According to Van Kessel, the design flaws lie in the system and at the top, where corrupt people too often pull the levers—because how else is it possible that a suspect who has not been convicted ends up among convicted jihadists? “Two and a half hours away from my family. Without any kind of credible evidence, while the prosecution can drag out the process until it has finished investigating, and the media largely stays silent about it. That shouldn’t be possible in a state governed by the rule of law. As a lawyer I always believed in that, but that belief has taken a bit of a dent now,” he says euphemistically.
The former lawyer says that “when the time is ripe” he will also address the accusations against him and his removal from the bar roll in substance. For now, he is using his energy to prepare his defense with his lawyers. Despite everything that has happened to him, he has no regrets. “What I’ve experienced is only a fraction of the suffering our dear Lord carried for all of us. Besides, I always have Monique in front of me. She was the first vaccine-injury victim who came to me. An operating-room nurse—someone who truly did it for others. She was among the first to get a COVID shot—from a batch that caused many deaths. Yes, we submitted all of that in black and white to the court. I saw her deteriorate in a short time from a still somewhat healthy woman into a mummy. She ended her suffering by undergoing euthanasia. Her story is burned into my mind.”

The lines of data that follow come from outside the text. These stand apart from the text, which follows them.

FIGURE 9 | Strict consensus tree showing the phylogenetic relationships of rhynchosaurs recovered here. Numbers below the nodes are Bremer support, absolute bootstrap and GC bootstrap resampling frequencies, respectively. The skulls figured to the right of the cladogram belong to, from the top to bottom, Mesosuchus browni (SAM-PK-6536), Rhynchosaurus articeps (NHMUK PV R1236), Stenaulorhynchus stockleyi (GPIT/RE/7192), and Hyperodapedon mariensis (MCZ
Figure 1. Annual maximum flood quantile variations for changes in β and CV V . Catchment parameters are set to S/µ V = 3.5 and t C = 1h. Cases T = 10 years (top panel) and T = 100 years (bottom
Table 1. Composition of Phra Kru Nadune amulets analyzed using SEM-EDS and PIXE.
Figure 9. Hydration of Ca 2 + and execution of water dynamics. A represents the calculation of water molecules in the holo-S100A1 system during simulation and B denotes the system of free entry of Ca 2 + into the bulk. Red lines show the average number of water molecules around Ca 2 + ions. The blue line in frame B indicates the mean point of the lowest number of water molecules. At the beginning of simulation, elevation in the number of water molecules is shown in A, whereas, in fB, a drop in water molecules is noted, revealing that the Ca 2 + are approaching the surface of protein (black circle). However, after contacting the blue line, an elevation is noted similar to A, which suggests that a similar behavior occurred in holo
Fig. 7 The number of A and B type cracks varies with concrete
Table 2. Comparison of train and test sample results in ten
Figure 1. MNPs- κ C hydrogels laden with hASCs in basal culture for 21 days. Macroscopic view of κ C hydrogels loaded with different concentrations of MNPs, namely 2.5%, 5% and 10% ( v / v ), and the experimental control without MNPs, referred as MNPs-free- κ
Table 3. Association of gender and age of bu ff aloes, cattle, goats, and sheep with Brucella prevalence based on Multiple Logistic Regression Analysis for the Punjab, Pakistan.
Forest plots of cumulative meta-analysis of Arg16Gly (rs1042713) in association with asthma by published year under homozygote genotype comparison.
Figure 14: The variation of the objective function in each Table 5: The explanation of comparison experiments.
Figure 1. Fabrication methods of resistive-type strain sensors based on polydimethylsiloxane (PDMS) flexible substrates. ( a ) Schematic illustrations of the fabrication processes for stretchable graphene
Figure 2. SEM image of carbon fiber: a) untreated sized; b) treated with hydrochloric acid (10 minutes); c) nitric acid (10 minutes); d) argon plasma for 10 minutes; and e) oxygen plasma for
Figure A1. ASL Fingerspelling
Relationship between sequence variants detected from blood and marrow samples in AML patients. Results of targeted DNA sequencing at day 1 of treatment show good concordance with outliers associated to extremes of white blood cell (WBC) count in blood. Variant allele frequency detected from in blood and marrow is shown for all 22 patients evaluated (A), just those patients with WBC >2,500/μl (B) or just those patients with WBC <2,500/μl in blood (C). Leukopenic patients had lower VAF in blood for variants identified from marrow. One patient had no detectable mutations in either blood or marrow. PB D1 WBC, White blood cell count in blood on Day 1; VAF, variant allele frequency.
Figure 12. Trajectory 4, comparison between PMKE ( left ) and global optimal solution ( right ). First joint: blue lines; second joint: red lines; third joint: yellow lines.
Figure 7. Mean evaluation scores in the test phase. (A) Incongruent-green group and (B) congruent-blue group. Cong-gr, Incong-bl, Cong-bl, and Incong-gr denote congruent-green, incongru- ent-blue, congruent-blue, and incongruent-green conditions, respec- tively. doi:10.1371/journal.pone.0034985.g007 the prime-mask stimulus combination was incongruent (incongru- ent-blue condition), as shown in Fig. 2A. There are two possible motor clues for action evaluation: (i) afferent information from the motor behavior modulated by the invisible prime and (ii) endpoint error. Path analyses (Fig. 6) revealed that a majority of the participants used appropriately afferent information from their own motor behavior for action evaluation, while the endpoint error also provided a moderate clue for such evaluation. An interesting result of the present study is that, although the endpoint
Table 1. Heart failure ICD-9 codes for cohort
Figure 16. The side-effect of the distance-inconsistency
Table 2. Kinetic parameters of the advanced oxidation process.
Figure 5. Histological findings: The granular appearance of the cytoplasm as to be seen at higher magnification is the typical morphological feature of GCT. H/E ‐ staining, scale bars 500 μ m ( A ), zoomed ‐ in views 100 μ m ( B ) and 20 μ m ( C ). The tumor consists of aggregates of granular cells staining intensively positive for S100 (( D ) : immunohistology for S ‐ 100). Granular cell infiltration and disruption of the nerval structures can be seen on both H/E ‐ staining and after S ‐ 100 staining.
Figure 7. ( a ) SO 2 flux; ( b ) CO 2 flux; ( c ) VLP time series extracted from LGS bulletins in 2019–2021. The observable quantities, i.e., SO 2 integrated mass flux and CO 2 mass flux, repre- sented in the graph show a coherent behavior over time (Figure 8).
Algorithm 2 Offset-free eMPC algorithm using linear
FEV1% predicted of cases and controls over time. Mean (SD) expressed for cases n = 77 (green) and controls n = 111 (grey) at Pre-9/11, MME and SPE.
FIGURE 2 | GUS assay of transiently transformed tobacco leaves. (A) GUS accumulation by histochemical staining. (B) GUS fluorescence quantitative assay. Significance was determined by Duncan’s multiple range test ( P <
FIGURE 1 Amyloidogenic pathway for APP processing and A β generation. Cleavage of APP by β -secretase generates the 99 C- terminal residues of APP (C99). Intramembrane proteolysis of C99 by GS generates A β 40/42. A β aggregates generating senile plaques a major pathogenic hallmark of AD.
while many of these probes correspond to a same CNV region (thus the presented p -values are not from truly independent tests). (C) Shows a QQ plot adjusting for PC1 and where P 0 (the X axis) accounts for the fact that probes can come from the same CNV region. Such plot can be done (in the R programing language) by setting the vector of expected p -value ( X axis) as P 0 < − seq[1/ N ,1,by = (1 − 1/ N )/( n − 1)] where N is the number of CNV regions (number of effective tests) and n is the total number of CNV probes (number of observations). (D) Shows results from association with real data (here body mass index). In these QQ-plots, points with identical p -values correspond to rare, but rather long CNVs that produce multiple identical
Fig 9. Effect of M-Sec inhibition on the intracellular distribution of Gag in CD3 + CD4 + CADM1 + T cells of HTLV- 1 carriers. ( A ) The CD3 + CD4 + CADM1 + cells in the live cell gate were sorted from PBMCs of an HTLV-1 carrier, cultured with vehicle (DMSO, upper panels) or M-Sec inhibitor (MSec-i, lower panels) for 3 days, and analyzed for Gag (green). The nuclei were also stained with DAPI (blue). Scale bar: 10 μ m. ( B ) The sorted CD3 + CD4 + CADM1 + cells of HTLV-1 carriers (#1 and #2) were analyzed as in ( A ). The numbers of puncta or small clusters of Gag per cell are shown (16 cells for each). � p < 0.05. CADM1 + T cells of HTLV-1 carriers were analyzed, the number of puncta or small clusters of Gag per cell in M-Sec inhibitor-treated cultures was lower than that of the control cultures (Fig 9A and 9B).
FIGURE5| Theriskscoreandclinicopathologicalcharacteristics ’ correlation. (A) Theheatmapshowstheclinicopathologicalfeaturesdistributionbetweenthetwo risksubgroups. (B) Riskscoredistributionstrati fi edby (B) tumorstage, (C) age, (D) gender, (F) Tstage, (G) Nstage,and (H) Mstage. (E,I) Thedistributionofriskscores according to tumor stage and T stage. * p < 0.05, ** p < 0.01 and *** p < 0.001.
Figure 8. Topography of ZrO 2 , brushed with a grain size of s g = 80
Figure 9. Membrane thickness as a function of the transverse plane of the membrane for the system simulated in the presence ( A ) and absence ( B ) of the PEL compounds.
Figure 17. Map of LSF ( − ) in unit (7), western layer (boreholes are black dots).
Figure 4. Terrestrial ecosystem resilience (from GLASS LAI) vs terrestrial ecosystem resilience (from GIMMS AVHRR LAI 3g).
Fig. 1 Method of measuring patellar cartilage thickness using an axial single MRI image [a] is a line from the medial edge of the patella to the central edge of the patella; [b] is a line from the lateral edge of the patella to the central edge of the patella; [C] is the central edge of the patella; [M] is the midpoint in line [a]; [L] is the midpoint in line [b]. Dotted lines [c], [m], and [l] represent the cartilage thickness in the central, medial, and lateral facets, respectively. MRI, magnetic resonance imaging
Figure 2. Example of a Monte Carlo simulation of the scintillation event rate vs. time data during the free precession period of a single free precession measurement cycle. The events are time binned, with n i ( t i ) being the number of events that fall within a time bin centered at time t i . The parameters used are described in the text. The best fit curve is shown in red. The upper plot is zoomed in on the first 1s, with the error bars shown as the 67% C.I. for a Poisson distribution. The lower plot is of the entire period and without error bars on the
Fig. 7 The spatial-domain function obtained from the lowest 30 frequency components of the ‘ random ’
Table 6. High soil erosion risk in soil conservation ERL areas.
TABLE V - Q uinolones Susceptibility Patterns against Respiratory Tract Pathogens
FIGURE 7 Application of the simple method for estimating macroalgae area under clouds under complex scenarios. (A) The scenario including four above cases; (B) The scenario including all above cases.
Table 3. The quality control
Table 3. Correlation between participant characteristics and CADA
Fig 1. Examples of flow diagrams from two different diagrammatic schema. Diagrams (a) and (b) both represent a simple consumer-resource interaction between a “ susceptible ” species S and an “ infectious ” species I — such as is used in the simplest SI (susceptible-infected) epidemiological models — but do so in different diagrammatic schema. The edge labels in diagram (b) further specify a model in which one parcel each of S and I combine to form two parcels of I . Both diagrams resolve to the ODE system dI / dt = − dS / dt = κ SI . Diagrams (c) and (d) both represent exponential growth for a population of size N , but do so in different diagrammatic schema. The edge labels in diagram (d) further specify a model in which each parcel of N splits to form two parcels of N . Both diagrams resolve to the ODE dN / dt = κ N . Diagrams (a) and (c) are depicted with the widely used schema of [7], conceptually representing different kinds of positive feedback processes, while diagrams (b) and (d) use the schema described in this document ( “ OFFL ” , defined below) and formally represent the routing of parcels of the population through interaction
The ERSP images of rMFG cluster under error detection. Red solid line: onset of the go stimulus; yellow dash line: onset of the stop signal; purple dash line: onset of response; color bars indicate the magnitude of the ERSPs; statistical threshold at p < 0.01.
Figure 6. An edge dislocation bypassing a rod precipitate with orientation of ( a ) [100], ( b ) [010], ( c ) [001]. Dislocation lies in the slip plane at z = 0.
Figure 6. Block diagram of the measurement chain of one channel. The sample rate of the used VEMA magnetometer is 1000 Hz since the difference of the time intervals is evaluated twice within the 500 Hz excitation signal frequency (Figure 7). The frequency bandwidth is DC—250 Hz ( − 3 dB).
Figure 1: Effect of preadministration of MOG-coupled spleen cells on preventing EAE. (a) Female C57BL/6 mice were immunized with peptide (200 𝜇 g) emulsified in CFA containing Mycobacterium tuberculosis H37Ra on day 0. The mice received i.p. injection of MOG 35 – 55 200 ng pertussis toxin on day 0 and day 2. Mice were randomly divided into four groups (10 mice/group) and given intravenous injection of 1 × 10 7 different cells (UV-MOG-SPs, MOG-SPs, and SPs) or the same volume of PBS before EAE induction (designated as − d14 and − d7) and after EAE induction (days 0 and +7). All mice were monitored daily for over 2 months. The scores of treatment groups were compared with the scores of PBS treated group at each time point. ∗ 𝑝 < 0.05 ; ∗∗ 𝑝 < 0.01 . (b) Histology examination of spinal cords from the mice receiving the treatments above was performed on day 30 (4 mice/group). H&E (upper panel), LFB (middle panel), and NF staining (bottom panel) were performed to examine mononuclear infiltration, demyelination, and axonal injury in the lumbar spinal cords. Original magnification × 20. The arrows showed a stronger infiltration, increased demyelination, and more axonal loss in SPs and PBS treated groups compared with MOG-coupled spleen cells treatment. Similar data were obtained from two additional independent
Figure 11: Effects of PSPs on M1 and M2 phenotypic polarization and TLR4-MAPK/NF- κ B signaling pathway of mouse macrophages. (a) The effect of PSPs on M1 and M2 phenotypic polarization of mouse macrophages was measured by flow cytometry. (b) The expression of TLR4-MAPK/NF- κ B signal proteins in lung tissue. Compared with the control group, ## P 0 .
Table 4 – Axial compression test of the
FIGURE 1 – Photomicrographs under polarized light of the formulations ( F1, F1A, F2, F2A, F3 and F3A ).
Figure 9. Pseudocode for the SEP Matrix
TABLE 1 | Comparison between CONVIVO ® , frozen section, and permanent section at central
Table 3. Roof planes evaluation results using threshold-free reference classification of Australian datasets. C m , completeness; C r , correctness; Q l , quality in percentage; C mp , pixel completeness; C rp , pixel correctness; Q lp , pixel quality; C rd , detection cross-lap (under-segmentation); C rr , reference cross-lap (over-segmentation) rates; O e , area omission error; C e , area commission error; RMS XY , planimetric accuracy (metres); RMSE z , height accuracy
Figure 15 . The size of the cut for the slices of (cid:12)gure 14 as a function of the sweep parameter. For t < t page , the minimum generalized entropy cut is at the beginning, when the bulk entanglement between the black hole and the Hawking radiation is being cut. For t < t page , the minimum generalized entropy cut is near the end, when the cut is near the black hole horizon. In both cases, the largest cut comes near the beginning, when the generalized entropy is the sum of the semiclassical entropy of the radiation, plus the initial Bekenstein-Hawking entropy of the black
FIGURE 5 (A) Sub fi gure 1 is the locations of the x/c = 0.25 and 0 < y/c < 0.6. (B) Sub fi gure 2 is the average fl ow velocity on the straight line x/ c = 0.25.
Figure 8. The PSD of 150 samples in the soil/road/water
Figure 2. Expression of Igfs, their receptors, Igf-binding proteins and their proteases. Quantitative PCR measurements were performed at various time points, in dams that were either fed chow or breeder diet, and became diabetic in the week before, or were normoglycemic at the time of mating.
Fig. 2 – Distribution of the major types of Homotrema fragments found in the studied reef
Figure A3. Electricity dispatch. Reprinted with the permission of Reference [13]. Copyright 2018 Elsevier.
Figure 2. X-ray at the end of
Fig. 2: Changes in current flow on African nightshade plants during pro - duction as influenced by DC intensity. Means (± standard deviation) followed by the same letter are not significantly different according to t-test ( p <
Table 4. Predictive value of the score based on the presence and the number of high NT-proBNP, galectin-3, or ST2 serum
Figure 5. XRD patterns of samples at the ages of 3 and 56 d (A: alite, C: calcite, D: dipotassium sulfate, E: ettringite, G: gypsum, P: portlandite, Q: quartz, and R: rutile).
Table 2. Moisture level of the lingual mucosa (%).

“Of course I have very often asked God why this is happening to me,” says Arno van Kessel, who came to faith during the COVID period and was baptized. “For me, this time has made clear what is really going on: we are living in the end times. I have also received answers. The suffering I experienced is only a fraction of what Jesus had to endure for all of us. It has been purifying.” Van Kessel says his faith in Jesus—whom he usually calls our dear Lord—has only grown stronger. “Peter (Stassen, ed.) has rediscovered his faith. That’s why we very deliberately brought the Biblical message forward in the court documents. The last times, Peter—with whom, for the sake of the civil proceedings, I have no contact—also said: are you on the side of Satan or on the side of Jesus? That was a deliberate choice: appealing to the conscience. Most people don’t realize their conscience has become veiled. We appeal to it, because there is still a road back through Jesus. That even applies to Mark Rutte. I don’t think he will choose that, but I would welcome it. The Truth will come to light.”